During a digital roundtable press event attended by Looper, Neil Druckmann and Craig Mazin — who serve as co-showrunners on "The Last of Us" — detailed the intricacies of adapting a video game into a series. Noting the "massive undertaking" that went into creating both, Druckmann expressed his gratitude for his collaborators across the board. "To me, part of the fun, the journey of making a thing like this, is being surprised by the people you've teamed up with," Druckmann said. "And I feel so extremely lucky in my career that I got to make the game at Naughty Dog with the best game developers in the world. And now, I get to do it with Craig and all these people from HBO, and this amazing crew that loves the source material and are the best at what they do."

Collaborating with Mazin opened a whole new world of possibilities for Druckmann

The biggest difference between the production of "The Last of Us" as a video game and series for Neil Druckmann was that he was sole writer on the original project but invited Craig Mazin to help write the series.

"Part of the joy for me was just letting go of the wheel a little bit and trusting Craig, this person whose writing I admire, and to say, 'What are some ideas you want to come up with?' and from the game, 'What was exciting for you?'" Druckmann recalled during the roundtable event.
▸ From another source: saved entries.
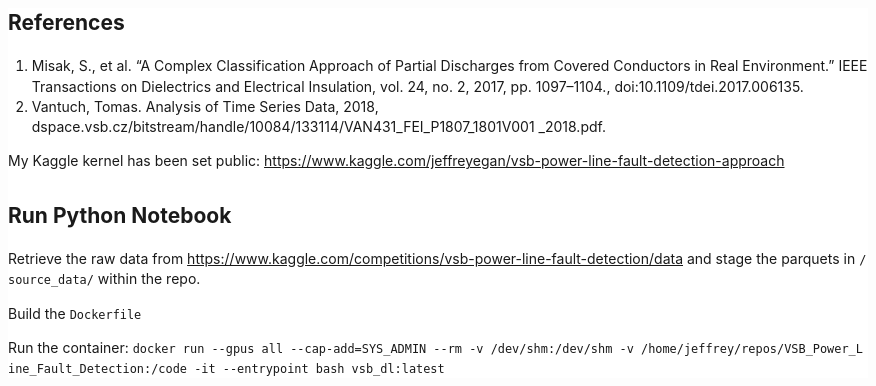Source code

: ## References

1. Misak, S., et al. “A Complex Classification Approach of Partial Discharges from
Covered Conductors in Real Environment.” IEEE Transactions on Dielectrics
and Electrical Insulation, vol. 24, no. 2, 2017, pp. 1097–1104.,
doi:10.1109/tdei.2017.006135.
2. Vantuch, Tomas. Analysis of Time Series Data, 2018,
dspace.vsb.cz/bitstream/handle/10084/133114/VAN431_FEI_P1807_1801V001
_2018.pdf.

My Kaggle kernel has been set public: https://www.kaggle.com/jeffreyegan/vsb-power-line-fault-detection-approach

## Run Python Notebook
Retrieve the raw data from https://www.kaggle.com/competitions/vsb-power-line-fault-detection/data and stage the parquets in `/source_data/` within the repo.

Build the `Dockerfile`

Run the container: `docker run --gpus all --cap-add=SYS_ADMIN --rm -v /dev/shm:/dev/shm -v /home/jeffrey/repos/VSB_Power_Line_Fault_Detection:/code -it --entrypoint bash vsb_dl:latest`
The interesting thing about doing a series version, Druckmann added, was that he was able to include material that never made it into the video game. As a huge fan of the game, Mazin became excited by the possibilities, leading to more story ideas for the show. "I would tell him, 'Here's a bunch of stuff that was written that for whatever reason we couldn't make in the game, or we had other ideas for other DLCs [downloadable content], and we couldn't develop those,'" Druckmann shared.

Druckmann said was inspired by the possibilities the new material presented, and that inspiration was infectious. "I would be inspired by his inspiration, and then we [went] down the road and started exploring it," Druckmann said of his co-showrunner. "Slowly but surely [we started] expanding that world and expanding these characters [beyond the] viewpoints other than just purely Joel and Ellie, which is what happens in the game."

"The Last of Us" premieres on HBO and begins streaming on HBO Max Sunday, January 15, with new episodes debuting Sundays through March 12.